Sementara itu, 24 sisanya diberi kesempatan menjadi ASN dengan syarat melewati pendidikan wawasan kebangsaan.
Adapun dari 51 pegawai yang dinyatakan TMS beberapa diantaranya memiliki track record pemberantasan korupsi cukup baik.
Seperti penyidik Andre Nainggolan yang menangani kasus korupsi dana bantuan sosial dengan terdakwa eks Menteri Sosial Juliari Batubara, penyelidik Harun Al Rasyid yang dikenal sering menjadi pemimpin Operasi Tangkap Tangan (OTT) para koruptor.

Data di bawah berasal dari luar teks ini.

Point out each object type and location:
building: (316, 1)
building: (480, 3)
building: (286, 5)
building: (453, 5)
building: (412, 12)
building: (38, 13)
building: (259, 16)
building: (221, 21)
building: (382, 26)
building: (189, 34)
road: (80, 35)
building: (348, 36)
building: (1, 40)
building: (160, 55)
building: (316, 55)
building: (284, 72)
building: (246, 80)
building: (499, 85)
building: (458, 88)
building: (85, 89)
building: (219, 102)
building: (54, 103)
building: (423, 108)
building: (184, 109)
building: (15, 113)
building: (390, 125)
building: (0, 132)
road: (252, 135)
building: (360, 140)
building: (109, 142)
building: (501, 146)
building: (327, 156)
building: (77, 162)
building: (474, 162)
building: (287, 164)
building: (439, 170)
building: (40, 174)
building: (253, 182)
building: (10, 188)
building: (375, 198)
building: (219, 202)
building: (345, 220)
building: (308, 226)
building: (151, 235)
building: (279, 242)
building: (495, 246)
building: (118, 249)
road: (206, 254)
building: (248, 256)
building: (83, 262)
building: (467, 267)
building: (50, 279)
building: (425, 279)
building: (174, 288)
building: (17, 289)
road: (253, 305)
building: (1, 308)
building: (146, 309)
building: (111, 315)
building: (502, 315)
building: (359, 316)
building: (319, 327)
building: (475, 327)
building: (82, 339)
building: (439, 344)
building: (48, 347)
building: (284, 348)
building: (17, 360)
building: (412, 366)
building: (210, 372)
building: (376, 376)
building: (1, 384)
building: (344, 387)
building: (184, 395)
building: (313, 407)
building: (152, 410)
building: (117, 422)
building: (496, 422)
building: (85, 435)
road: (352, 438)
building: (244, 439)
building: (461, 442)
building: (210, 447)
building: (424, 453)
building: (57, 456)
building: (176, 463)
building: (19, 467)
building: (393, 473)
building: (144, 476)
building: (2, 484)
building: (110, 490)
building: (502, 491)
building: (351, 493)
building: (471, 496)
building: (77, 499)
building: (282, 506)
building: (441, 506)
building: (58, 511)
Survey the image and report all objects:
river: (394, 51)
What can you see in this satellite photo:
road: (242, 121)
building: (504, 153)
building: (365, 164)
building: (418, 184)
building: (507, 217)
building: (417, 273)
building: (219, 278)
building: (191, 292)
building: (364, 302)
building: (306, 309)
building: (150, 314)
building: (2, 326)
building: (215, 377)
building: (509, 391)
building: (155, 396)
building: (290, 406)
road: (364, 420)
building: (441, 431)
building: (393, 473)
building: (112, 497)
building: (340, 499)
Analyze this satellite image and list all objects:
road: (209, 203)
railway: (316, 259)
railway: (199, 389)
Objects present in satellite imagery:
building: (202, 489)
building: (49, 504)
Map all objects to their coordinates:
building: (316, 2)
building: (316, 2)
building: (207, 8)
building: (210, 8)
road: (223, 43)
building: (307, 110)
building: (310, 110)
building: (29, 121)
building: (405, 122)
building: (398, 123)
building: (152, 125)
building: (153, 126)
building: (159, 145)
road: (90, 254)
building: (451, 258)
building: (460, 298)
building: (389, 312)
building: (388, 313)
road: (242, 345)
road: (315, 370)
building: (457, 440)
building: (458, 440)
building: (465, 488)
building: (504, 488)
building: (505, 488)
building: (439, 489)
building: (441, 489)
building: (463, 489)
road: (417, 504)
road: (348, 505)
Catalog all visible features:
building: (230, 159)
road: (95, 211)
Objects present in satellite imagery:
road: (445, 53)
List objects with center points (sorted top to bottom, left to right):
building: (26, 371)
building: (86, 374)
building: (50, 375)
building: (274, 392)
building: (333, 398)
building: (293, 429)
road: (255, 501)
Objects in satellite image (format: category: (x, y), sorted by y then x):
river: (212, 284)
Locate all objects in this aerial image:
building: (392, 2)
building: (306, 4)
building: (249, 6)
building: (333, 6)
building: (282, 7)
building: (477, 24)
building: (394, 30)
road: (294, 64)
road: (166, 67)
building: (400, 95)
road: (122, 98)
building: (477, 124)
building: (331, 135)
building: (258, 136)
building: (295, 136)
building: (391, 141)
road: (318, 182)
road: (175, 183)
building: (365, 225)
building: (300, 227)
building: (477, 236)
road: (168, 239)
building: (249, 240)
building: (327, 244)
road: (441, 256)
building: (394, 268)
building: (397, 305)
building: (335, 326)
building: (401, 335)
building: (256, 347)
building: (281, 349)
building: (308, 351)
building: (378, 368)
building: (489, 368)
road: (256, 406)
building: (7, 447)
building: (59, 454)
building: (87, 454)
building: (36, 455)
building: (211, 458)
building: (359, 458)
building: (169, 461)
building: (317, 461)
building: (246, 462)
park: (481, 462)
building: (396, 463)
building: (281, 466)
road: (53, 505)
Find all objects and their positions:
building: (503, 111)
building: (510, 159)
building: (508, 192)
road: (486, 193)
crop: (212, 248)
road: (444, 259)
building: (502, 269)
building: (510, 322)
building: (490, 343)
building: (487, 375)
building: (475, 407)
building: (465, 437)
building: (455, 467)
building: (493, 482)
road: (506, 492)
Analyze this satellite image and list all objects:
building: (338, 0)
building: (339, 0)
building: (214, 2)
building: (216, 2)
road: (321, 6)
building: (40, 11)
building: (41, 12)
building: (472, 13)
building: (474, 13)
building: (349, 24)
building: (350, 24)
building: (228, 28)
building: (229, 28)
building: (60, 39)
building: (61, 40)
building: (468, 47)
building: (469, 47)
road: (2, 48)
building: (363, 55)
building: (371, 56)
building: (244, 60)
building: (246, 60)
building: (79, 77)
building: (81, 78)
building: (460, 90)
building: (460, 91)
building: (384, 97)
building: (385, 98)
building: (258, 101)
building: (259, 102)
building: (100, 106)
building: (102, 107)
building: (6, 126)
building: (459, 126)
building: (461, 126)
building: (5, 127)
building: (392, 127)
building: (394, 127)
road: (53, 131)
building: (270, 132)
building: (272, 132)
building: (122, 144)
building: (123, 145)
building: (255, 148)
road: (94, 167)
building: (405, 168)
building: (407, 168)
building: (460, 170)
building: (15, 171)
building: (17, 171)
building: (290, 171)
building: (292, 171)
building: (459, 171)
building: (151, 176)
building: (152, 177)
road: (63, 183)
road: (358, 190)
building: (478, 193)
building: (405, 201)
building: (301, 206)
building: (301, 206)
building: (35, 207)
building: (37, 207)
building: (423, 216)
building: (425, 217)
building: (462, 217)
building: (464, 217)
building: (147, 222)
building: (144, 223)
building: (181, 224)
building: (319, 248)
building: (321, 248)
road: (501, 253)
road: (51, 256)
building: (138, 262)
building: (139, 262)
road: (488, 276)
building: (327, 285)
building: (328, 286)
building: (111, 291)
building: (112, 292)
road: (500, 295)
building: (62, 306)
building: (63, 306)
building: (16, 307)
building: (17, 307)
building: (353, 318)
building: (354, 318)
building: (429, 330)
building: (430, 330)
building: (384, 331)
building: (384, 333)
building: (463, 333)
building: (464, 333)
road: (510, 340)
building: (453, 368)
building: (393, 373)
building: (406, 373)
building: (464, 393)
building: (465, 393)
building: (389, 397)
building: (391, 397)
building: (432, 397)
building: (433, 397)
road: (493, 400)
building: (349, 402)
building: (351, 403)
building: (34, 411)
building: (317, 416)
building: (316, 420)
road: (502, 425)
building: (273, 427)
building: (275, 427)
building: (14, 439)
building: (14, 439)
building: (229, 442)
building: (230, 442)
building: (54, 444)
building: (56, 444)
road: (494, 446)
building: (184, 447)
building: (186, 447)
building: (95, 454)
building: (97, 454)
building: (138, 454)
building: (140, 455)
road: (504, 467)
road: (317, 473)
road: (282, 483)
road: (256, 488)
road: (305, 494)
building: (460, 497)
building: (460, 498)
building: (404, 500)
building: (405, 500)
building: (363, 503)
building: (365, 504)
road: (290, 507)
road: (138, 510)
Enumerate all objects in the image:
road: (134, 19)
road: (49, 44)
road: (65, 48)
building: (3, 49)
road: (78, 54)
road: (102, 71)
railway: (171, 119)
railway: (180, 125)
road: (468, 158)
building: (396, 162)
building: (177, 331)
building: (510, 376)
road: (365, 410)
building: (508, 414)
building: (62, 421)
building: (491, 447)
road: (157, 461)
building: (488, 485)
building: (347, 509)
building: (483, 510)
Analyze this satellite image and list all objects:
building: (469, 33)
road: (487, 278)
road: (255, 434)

Selain itu, Novel Baswedan yang turut serta dalam pengungkapan kasus dugaan korupsi benih benur lobster (BBL) dengan terdakwa eks Menteri Kelautan dan Perikanan Edhy Prabowo, serta Direktur Sosialisasi dan Kampanye Anti Korupsi Komisi Pemberantasan Korupsi (KPK) Giri Suprapdiono.